Chapter 7d

Favourable times and circumstances

Sep 16, 2025
3 min read 623 words
Table of Contents

In my ‘Research Into Living Bodies (p. 50)’ I laid down the following proposition:

It is not the organs, that is, the nature and the form of the animal’s body parts, which cause habits and special faculties. In contrast, its habits, manner of life, and circumstances of the individuals from which the animal comes to possess, over time, the form of its body, the number and condition of its organs, and finally the faculties which it enjoys.

Lamarck

Lamarck

Favourable times and circumstances are the 2 main means employed by nature to bring into existence all her productions.

Time has no limits for her. She always has time to spare.

Circumstances for her are inexhaustible.

The main circumstances arise from the influence of:

  • climates and various temperatures in the environment
  • the variety of places and their exposure
  • habits
  • the most ordinary movements
  • the most frequent actions
  • the means of self-preservation, reproduction, etc

These various influences cause the faculties to expand and grow stronger through use.

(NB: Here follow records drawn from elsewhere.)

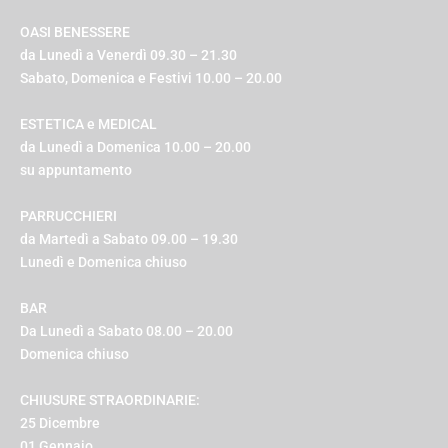
OASI BENESSERE
da Lunedì a Venerdì 09.30 – 21.30
Sabato, Domenica e Festivi 10.00 – 20.00
ESTETICA e MEDICAL
da Lunedì a Domenica 10.00 – 20.00
su appuntamento
PARRUCCHIERI
da Martedì a Sabato 09.00 – 19.30
Lunedì e Domenica chiuso
BAR
Da Lunedì a Sabato 08.00 – 20.00
Domenica chiuso
CHIUSURE STRAORDINARIE:
25 Dicembre
01 Gennaio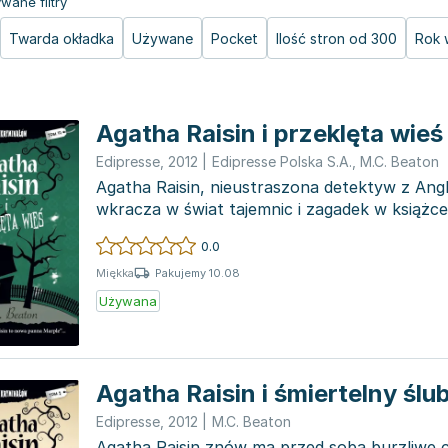
wane filtry
Twarda okładka
Używane
Pocket
Ilość stron od 300
Rok 
Agatha Raisin i przeklęta wieś
Edipresse
,
2012
|
Edipresse Polska S.A.
,
M.C. Beaton
Agatha Raisin, nieustraszona detektyw z Angl
wkracza w świat tajemnic i zagadek w książce 
przeklęta w...
0.0
Pakujemy 10.08
Miękka
Używana
Agatha Raisin i śmiertelny ślu
Edipresse
,
2012
|
M.C. Beaton
Agatha Raisin znów ma przed sobą burzliwe 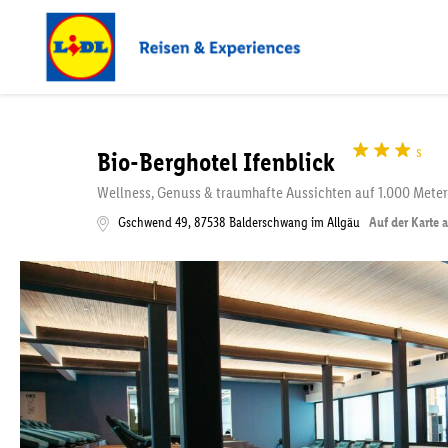
s
Bio-Berghotel Ifenblick
Wellness, Genuss & traumhafte Aussichten auf 1.000 Meter
Gschwend 49
,
87538
Balderschwang im Allgäu
Auf der Karte 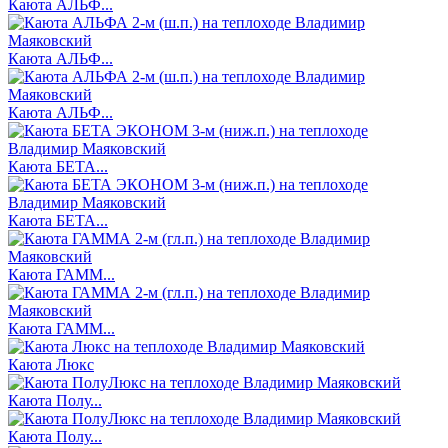
Каюта АЛЬФ...
Каюта АЛЬФ...
Каюта АЛЬФ...
Каюта БЕТА...
Каюта БЕТА...
Каюта ГАММ...
Каюта ГАММ...
Каюта Люкс
Каюта Полу...
Каюта Полу...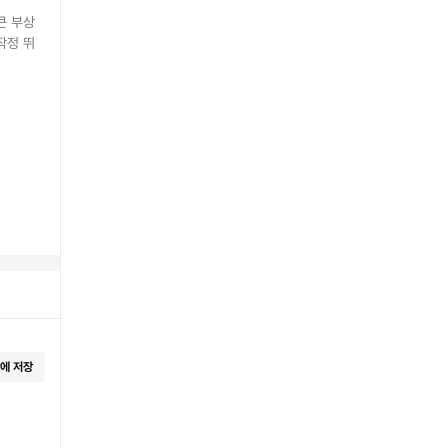
큰 부상
작정 뛰
에 저장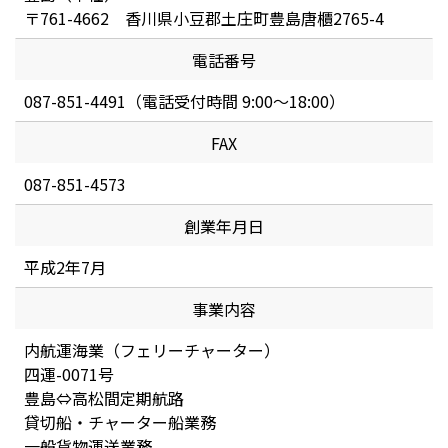
〒761-4662 香川県小豆郡土庄町豊島唐櫃2765-4
電話番号
087-851-4491（電話受付時間 9:00～18:00）
FAX
087-851-4573
創業年月日
平成2年7月
事業内容
内航運海業（フェリーチャーター）
四運-0071号
豊島⇔高松間定期航路
貸切船・チャーター船業務
一般貨物運送業務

With new habits preserved over a long time they diversify.

Imperceptibly the nature and the condition of the parts and the organs undergo the consequences of all these influences.

These preserve and propagate themselves in reproduction.

These truths are the consequences of the 2 natural laws above.

The constant lack of exercise of an organ:

  • reduces its faculties
  • then it gradually shrinks it
  • then it makes it disappear or even destroys it

Then I will reveal how, by contrast, the habit of exercising an organ, in every animal which has not reached the limit in the diminution of its faculties, not only improves this organ’s faculties and makes it grow, but also makes it develop and acquire dimensions which imperceptibly change it, so that in time it makes it quite different from the same organ examined in another animal which exercises it much less.

The lack of use of an organ, once it has become constant because of the habits which one has taken up, gradually diminishes that organ and ends up by making it disappear and even destroying it.

Similar vertebrate animals have much diversity in their parts.

  • Yet all have their jaws equipped with teeth.

In animals that swallow instead of chew, their teeth have not undergone any development.

They have either:

  • remained hidden between the bony layers of the jaws without appearing on the outside or
  • have even been destroyed

We thought that the whale entirely has no teeth.

Geoffroy has found them hidden in the jaws of the fetus of the animal.

He has also located in birds the groove where the teeth were before.

  • But we do not see them there any more.

Many vertebrates have eyes in the head.

Nevertheless, the mole which, through its habits, makes very little use of sight.

  • It has only very small eyes.

The aspalax of Olivier (Voyage in Egypt and in Persia, II, pl. 28, f. 2) lives underground like the mole.

  • It exposes itself to daylight even less than the mole.
  • It has completely lost the use of sight

The Proteus is an aquatic reptile related by its affinities to the salamanders.

  • They live in deep and dark cavities under the water, like the aspalax, has only vestiges of the organs of sight, vestiges which are covered and hidden in the same manner.

Light does not penetrate everywhere.

Consequently, animals who live in the dark do not exercise their eyes.

This makes the eyes shrink and even disappear.

Eyes disappear, reappear, and disappear again as a result of the possibility or the impossibility of the animal’s making use of it.

In the acephalid mollusks, the great development of the mantle has made their eyes and even their head entirely useless through a constant lack of use.